When America’s top 10 home builders together own a 10 percent smidgen of a top 50, $2-billion-plus, new-home market, it tells you something. Nary a market under the sun could have escaped the ravenous scrutiny of the publics and their well-capitalized private builder counterparts. So, wouldn’t 5 percent to 10 percent of a 9,000-new-home-a-year market a division make in the nation’s fourth-fastest-growing state in the nation?
And when you look at the Salt Lake City market’s prospects, it might make you scratch your head even more about why only one of the top 10 publics–M.D.C. Holdings’ Richmond American Homes–has a committed strategic presence.
“You have to understand the conservative nature of the people in the market. Not everyone is going to be able to thrive here,” says John Stubbs, president of Richmond American’s Utah division. “Our company’s very conservative and methodical, and the people, right up to the governor, are conservative. It’s a match made in heaven.”
Still, there’s scarcely two months’ supply of new-home inventory, an enviously large youthful adult population, business expansion; and marginally favorable affordability, even after you bake in a 22 percent median price increase from 2005?2006. What can the big barrier to entry be for players who have made an art of becoming as local as the locals? Salt Lake’s track record is of having attracted, and then repulsed, the advances of some of home building’s deftest expansionists–KB Home and Centex Corp., made a go and couldn’t make it work, and D.R. Horton hangs on with a bare bones operation.
“The big reason the biggest players are not in there right now is the general market conditions,” says John Fioramonti, managing director for HWMI. “While you might have seen interest a couple of years ago, and while you might see interest in Salt Lake return in a couple of years, it’s all quiet now.”

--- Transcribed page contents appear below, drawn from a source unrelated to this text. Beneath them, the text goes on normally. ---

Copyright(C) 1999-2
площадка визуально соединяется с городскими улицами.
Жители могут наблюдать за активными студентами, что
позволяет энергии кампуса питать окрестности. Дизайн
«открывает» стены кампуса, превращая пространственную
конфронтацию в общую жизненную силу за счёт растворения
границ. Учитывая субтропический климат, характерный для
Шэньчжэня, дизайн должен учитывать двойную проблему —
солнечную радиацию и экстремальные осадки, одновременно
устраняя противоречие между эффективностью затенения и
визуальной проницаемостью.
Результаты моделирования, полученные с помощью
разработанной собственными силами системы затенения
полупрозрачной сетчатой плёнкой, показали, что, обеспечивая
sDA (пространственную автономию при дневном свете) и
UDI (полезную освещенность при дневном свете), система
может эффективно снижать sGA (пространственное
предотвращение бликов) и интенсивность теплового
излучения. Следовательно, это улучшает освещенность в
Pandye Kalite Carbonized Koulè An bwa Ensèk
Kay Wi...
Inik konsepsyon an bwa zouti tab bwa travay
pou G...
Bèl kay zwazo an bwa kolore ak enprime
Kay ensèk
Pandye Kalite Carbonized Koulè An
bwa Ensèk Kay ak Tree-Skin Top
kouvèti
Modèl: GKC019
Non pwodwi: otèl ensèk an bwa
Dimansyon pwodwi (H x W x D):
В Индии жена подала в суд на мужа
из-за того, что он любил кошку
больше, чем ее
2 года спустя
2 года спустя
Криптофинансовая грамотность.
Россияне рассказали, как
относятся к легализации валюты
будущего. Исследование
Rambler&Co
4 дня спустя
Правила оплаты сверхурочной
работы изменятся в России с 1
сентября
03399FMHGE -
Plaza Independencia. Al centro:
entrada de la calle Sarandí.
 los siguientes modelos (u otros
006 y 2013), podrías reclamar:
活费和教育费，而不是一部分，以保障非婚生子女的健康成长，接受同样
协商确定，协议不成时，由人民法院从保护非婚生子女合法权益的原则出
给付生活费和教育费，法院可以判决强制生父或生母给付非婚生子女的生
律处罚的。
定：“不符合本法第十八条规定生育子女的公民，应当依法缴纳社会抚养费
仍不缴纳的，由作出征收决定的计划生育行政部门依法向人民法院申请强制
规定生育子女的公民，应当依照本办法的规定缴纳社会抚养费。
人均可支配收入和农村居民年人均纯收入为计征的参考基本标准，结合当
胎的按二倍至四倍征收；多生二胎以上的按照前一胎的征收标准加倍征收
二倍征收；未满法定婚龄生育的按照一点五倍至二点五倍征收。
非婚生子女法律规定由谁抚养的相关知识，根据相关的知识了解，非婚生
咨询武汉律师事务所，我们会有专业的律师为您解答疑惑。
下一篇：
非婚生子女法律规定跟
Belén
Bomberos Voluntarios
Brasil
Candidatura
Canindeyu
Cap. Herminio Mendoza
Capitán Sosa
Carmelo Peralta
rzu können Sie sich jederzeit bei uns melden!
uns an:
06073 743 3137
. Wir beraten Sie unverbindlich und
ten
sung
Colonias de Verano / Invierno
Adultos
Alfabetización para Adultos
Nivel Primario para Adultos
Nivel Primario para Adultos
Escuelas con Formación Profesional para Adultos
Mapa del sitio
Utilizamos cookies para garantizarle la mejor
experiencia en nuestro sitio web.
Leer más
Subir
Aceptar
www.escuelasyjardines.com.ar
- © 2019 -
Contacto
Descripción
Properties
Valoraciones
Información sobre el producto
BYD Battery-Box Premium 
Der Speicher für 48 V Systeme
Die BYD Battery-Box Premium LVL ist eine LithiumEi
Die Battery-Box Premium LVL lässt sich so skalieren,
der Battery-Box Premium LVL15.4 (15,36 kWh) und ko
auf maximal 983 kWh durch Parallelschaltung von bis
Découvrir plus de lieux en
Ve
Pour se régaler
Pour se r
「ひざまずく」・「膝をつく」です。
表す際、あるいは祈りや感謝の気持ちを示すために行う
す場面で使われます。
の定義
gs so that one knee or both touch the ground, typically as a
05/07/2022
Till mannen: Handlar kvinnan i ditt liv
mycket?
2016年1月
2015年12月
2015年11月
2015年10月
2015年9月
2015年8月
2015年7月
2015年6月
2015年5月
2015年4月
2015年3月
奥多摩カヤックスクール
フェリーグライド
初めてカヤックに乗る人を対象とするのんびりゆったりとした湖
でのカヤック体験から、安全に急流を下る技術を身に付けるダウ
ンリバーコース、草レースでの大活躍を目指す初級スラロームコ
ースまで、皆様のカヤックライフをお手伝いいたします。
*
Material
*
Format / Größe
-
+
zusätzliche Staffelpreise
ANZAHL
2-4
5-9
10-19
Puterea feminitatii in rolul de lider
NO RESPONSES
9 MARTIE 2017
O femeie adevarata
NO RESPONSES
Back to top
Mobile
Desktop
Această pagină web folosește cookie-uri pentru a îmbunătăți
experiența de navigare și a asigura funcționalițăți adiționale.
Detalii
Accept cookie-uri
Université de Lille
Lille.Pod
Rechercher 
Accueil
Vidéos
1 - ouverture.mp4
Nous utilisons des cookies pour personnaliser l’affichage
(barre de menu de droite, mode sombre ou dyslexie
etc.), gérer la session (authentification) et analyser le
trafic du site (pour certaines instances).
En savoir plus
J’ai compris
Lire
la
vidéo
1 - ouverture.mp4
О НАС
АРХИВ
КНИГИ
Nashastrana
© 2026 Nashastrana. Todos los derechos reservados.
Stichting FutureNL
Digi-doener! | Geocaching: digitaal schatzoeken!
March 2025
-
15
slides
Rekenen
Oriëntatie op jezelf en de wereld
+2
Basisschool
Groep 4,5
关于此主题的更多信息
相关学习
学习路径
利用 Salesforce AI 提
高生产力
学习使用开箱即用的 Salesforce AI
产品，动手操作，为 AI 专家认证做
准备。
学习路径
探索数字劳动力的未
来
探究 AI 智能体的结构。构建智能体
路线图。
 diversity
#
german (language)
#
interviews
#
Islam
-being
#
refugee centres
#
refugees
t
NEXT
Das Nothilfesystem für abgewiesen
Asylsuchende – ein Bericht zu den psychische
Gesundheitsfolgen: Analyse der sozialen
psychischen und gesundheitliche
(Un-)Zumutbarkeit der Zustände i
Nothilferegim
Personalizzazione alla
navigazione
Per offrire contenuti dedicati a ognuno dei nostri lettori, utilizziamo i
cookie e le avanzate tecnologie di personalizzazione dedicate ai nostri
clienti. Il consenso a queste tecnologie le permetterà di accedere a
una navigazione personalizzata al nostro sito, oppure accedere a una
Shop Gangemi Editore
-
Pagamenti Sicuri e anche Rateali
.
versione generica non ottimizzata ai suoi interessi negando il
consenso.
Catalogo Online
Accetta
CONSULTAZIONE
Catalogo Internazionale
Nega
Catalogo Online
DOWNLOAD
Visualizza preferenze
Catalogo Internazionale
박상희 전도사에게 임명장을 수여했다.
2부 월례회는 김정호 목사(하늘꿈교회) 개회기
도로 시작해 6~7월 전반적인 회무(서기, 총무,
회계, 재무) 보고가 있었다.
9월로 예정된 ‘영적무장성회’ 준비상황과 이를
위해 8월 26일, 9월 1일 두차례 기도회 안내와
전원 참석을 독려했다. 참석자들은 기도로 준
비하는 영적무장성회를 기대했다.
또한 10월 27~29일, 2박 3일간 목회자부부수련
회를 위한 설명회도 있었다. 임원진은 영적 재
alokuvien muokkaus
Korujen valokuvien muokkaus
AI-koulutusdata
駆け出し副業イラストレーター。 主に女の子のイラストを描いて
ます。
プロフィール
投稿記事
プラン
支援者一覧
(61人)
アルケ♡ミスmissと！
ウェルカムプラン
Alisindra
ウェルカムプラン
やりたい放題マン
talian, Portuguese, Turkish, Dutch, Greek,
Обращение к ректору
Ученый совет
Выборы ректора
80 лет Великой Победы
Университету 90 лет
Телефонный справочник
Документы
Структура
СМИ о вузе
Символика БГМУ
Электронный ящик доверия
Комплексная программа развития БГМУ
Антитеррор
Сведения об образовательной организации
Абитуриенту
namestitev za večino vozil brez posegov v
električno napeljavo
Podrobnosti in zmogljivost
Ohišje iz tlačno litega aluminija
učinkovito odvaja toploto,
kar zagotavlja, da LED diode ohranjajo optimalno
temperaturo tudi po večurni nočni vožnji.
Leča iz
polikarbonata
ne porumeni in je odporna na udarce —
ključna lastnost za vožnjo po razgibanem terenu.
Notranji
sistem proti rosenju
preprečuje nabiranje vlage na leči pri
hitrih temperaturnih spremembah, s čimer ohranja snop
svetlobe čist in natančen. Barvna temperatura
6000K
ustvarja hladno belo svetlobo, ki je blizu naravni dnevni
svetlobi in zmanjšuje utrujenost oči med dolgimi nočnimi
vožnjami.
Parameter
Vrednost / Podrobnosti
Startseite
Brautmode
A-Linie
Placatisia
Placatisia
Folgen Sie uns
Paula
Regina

Fioramonti recently conducted a deep-dive analysis that forecasts demand potential for new homes in the market to continue at a healthy clip of 750 to 800 a month right through 2011, given household growth, income and wealth parameters, historical data on plans to buy, and existing households in turnover. While the rate of growth has slowed, he observes, the Salt Lake metro area is “poised for an above average performance over a long term, and should offer a solid opportunity,” particularly for suppliers looking for volume, architects versed in the market’s local preferences, and engineering firms.